Acreage-Area Truckers Sue The County Over Big-Rig Parking

Two Loxahatchee-area residents filed suit Friday, April 12 against Palm Beach County in hopes of overturning a Palm Beach County Commission decision to disallow residential tractor-trailer parking in a large swath of the western communities overseen by the Indian Trail Improvement District.

West Palm Beach attorney Christopher Mills filed the suit on behalf of Jorge Alfaro of Prestwich Drive and Clare Dougal of Tangerine Blvd. Alfaro drives a car carrier rig, and Dougal drives a semi hauling sod and building materials. Dougal has been parking her truck at her residence since 2002, according to the suit. Neither plaintiff could be reached for comment.

“Nobody wants to jump into a lawsuit. These people certainly don’t,” Mills said this week. “But they don’t have any other options.”

On Feb. 22, the board rejected a plan by District 6 Commissioner Sara Baxter to allow two semi-trucks on any residential lot in The Acreage. Trucker homeowners were given until July 1 to find parking elsewhere for their rigs.

## THINGS TO DO
a: Answer these questions using the lawsuit article:
(i) On what day and date was the suit filed?
(ii) What does Clare Dougal's semi haul?
(iii) By what date were trucker homeowners given to find other parking for their rigs?
b: List every person named in the lawsuit article.
The records aren't needed for these tasks.

## LISTED ENTRIES
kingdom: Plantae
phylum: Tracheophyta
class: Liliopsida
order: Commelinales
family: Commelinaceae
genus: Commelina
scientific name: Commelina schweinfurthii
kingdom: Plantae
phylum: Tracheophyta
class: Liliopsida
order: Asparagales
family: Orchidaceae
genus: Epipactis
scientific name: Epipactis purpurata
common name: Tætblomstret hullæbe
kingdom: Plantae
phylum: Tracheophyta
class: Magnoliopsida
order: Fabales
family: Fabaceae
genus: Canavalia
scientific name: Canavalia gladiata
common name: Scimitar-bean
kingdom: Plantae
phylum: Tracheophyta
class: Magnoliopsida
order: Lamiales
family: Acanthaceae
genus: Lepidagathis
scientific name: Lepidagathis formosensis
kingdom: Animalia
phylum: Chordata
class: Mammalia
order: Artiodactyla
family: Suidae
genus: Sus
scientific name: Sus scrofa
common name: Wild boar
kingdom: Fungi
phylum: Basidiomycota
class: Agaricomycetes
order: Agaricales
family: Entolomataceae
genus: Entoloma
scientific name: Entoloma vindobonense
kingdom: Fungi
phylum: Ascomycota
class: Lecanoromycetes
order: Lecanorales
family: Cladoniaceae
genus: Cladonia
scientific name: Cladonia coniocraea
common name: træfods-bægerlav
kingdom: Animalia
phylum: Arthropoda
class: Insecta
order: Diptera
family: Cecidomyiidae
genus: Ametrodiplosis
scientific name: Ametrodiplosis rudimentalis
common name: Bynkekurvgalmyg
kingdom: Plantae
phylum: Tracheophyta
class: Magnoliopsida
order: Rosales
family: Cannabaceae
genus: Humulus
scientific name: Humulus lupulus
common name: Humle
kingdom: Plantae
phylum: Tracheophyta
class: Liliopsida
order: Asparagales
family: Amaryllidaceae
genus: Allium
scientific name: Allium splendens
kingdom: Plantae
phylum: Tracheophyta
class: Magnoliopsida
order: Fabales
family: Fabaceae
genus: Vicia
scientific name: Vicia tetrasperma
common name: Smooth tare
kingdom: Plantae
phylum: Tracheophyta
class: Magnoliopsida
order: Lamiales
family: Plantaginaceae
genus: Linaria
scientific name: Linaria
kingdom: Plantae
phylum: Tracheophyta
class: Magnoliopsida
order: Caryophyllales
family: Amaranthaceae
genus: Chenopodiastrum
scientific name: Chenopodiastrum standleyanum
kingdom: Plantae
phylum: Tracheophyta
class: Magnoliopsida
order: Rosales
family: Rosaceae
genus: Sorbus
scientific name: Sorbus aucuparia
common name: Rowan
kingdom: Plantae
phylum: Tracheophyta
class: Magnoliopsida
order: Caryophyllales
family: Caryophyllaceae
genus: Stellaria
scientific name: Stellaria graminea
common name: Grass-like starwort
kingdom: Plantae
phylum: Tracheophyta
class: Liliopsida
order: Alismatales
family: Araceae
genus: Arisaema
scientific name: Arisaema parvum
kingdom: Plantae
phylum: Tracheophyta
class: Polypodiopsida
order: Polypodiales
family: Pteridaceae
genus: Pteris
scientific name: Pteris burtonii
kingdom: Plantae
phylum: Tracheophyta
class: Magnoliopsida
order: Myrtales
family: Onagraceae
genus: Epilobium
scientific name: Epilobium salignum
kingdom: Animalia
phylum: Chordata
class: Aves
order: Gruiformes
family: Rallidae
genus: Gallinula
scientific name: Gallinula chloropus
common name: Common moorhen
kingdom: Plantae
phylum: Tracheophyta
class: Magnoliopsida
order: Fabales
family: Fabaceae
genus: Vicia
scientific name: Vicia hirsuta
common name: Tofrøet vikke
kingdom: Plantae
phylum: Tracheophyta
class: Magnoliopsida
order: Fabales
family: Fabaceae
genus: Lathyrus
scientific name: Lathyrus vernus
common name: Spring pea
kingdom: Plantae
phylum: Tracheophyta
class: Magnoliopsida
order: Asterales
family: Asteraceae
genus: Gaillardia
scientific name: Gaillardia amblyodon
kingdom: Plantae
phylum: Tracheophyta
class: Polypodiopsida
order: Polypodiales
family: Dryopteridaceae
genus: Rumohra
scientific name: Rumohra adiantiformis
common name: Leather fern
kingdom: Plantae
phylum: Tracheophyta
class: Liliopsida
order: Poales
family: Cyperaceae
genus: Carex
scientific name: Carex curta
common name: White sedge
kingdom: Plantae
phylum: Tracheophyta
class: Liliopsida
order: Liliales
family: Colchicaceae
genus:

## EXPECTED OUTPUTS
a:
(i) Friday, April 12
(ii) Sod and building materials
(iii) July 1

b: Jorge Alfaro, Clare Dougal, Christopher Mills, Sara Baxter